Task item => Can you set down the passage of the forum thread on the unit-sphere integral from "I believe I'd" up to and including "x \mapsto x_1 + x_2 + ...$?", with every character kept unchanged?

Supplied passage =>
────────────────
MHB Integral Over Unit Sphere of Inner Product

[joypav]

Problem:

Prove that for any $x \in R^n$ and any $0<p<\infty$

$\int_{S^{n-1}} \rvert \xi \cdot x \rvert^p d\sigma(\xi) = \rvert x \rvert^p \int_{S^{n-1}} \rvert \xi_1 \rvert^p d\sigma(\xi)$,

where $\xi \cdot x = \xi_1 x_1 + ... + \xi_n x_n$ is the inner product in $R^n$.

Some thinking...

I believe I'd like to define a function $f$ on $R^n$ so that I can utilize the formula...

$\int_{R^n} f(x) dx = \int_0^{\infty} r^{n-1} (\int_{S^{n-1}} f(r \theta ) d \sigma (\theta) ) dr $

If that's right... what would the function be? Maybe $f: R^n \rightarrow R, x \mapsto x_1 + x_2 + ...$?

 

[Jhoneine]

Solution:We will use the following formula:$\int_{R^n} f(x) dx = \int_0^{\infty} r^{n-1} (\int_{S^{n-1}} f(r \theta ) d \sigma (\theta) ) dr $Let $f: R^n \rightarrow R, x \mapsto \lvert \xi \cdot x \rvert^p$, where $\xi \cdot x = \xi_1 x_1 + ... + \xi_n x_n$ is the inner product in $R^n$. Then we have:$\int_{R^n} \lvert \xi \cdot x \rvert^p dx = \int_0^{\infty} r^{n-1} (\int_{S^{n-1}} \lvert \xi \cdot x \rvert^p d \sigma (\theta) ) dr $ $= \int_0^{\infty} r^{n-1} (\int_{S^{n-1}} \lvert \xi_1 x_1 + ... + \xi_n x_n \rvert^p d \sigma (\theta) ) dr $ $= \int_0^{\infty} r^{n-1} (\int_{S^{n-1}} \lvert \xi_1 \rvert^p \lvert x_1 \rvert^p + ... + \xi_n \rvert x_n \rvert^p d \sigma (\theta) ) dr $ $= \int_0^{\infty} r^{n-1} (\int_{S^{n-1}} \lvert \xi_1 \rvert^p \lvert x_1 \rvert^p d \sigma (\theta) ) dr $ $= \lvert x \rvert^p \int_0^{\infty} r^{n-1} (\int_{S^{n-1}} \lvert \xi_1 \rvert^p d \sigma (\theta) )
────────────────
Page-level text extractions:
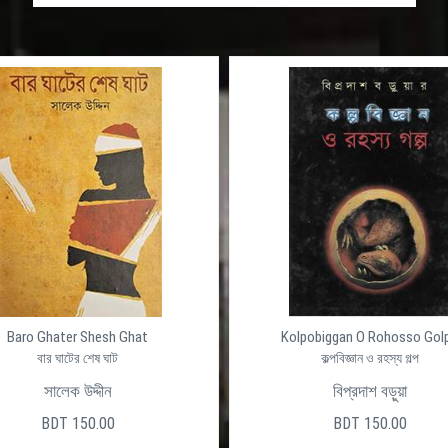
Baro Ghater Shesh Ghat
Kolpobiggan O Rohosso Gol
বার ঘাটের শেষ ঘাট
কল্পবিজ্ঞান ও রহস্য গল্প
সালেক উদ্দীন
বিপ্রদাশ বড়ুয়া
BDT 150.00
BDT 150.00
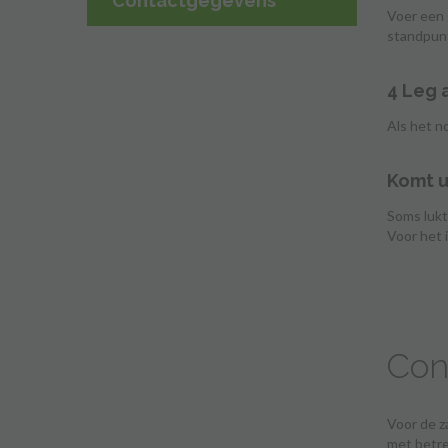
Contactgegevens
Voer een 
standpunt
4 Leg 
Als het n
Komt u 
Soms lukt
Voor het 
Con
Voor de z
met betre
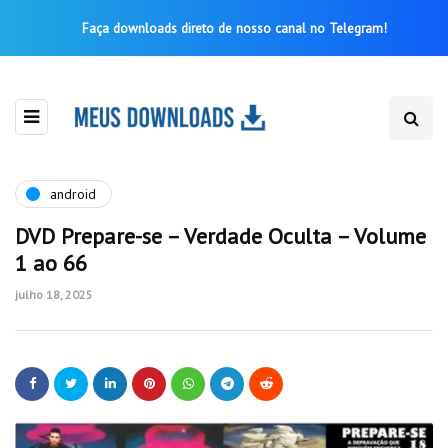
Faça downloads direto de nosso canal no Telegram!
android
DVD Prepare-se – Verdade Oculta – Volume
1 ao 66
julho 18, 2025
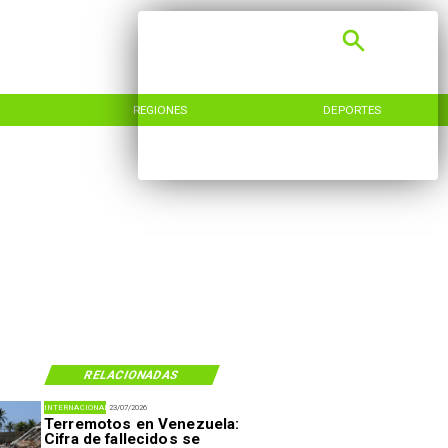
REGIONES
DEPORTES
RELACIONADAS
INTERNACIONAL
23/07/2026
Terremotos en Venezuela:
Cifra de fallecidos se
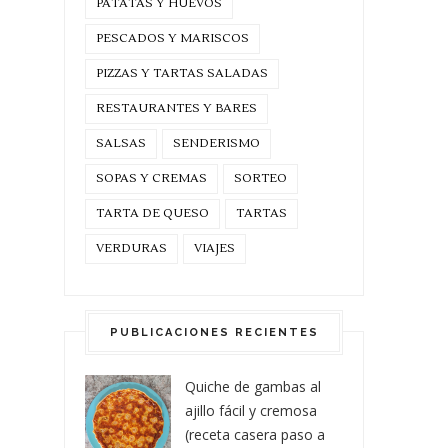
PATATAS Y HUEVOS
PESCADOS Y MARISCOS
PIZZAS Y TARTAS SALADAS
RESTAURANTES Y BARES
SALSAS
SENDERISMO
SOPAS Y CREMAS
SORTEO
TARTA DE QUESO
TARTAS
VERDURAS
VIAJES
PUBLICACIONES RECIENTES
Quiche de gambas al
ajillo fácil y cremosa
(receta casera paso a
────────────────
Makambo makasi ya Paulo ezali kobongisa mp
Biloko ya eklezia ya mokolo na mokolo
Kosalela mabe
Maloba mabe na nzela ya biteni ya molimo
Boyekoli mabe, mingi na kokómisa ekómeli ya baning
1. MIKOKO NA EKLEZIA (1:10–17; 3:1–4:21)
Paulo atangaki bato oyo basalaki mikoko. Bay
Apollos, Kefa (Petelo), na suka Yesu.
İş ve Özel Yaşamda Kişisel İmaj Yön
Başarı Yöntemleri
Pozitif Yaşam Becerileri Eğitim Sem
────────────────
Completed task =>
I believe I'd like to define a function $f$ on $R^n$ so that I can utilize the formula...

$\int_{R^n} f(x) dx = \int_0^{\infty} r^{n-1} (\int_{S^{n-1}} f(r \theta ) d \sigma (\theta) ) dr $

If that's right... what would the function be? Maybe $f: R^n \rightarrow R, x \mapsto x_1 + x_2 + ...$?